Al despedirme de papá le doy un abrazo, pero no muy largo, lo hago con rapidez y le doy unas palmaditas en la espalda como hacen los hombres. Luego hago lo mismo con mi hermano Jósef, quien al momento vuelve con papá y le coge la mano. Después, papá saca del bolsillo de atrás del pantalón un sobre grueso y me lo da.

– Fui al banco a por unos cuantos billetes para ti, nunca se sabe lo que puede suceder en el extranjero.
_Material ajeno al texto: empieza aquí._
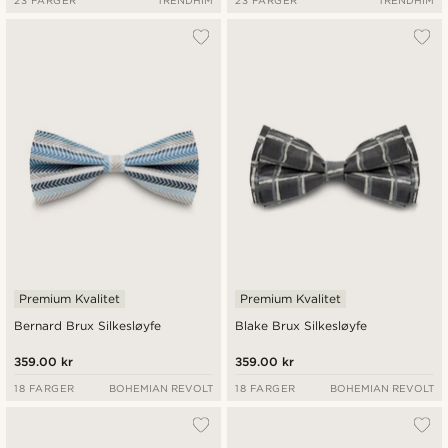
23 FARGER
TRENDHIM
23 FARGER
TRENDHIM
Premium Kvalitet
Premium Kvalitet
Bernard Brux Silkesløyfe
Blake Brux Silkesløyfe
359.00 kr
359.00 kr
18 FARGER
BOHEMIAN REVOLT
18 FARGER
BOHEMIAN REVOLT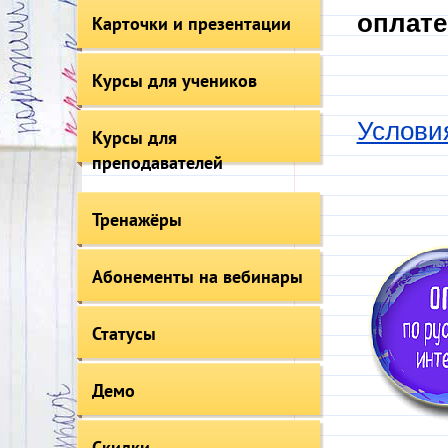
оплате
Карточки и презентации
Курсы для учеников
Услови
Курсы для
преподавателей
Тренажёры
Абонементы на вебинары
Статусы
Демо
Скидки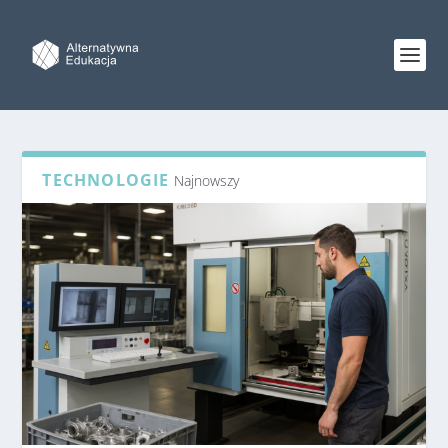
TECHNOLOGIE
Najnowszy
Miro una vez tan sólo por encima del hombro y veo a papá y a mi hermano gemelo salir del edificio de la terminal, la billetera de papá sobresale a medias del bolsillo de atrás de su pantalón. Jósef y él llevan las cazadoras grises que papá compró hace poco, es imposible decidir cuál de los dos va mejor vestido. La complexión de Jósef es mi total antítesis: bajo, ojos castaños y piel oscura, como si hubiera estado bronceándose en una playa. Si no fuera por los colores de la ropa que usa, mi hermano gemelo, un poco atrasado mentalmente, sería piloto de aviación, tal es su elegancia. Decido guardar en mi memoria su imagen con la camisa violeta estampada de mariposas. Cuando amanezca de verdad, ya me habré alejado de la pardusca nieve sucia, la sal de la tierra permanecerá como mucho en forma de un círculo blanco en la puntera de mis zapatos.

Capítulo 5

En el mismo momento en que el avión abandona la pista y se eleva sobre la rosàcea costra de nieve, siento que el dolor del vientre se hace mucho más fuerte. Me inclino hacia mi vecina de asiento y miro por última vez por la ventanilla: abajo queda la montaña moteada de blanco como un trozo de carne entreverada de grasa. La mujer lleva jersey amarillo de cuello alto, se aprieta contra el respaldo para cederme su ventana, luego dejo de comparar sus senos con la cadena de conos volcánicos y de observar con devoción el paisaje. Es que, aunque debería sentir alivio, el dolor del vientre me impide disfrutar plenamente la libertad que proporciona el hallarse por encima de todo lo que hay más abajo. Sé, más que verlo, que todo se apelmaza como huevas de pescado prensadas; la negra lava, las amarillentas superficies llenas de henasco, los ríos lechosos, las rugosas extensiones de lava cubierta de hierba, las ciénagas, los pálidos campos de lupino, y por todas partes la roca infinita. ¿Y qué es más frío que una roca?, ¿podría crecer alguna vez una rosa en una grieta en medio de una roca? Sin duda, ésta es una tierra inmensamente bella, y aunque amo su gente y sus lugares, donde mejor queda es en los sellos.